What you need to do — Select each line below that contains the string "institutions", and copy those lines.

Records shown —
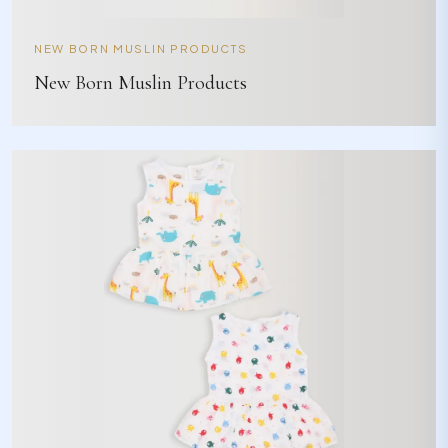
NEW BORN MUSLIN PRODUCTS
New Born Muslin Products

==

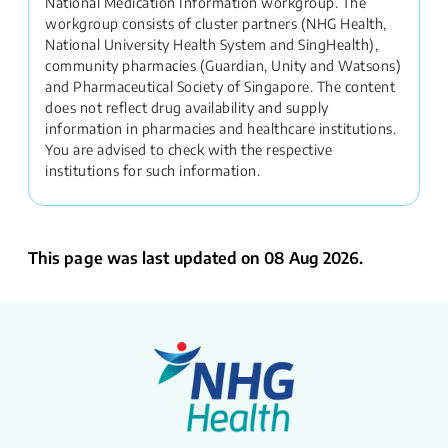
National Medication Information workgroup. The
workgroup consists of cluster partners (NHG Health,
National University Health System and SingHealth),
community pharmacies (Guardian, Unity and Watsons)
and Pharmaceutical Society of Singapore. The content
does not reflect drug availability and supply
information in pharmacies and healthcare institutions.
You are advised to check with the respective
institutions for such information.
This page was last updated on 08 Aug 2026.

--

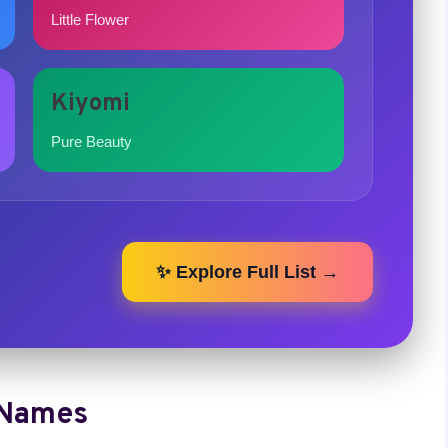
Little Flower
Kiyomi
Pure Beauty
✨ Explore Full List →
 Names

Solution for this task —
information in pharmacies and healthcare institutions.
institutions for such information.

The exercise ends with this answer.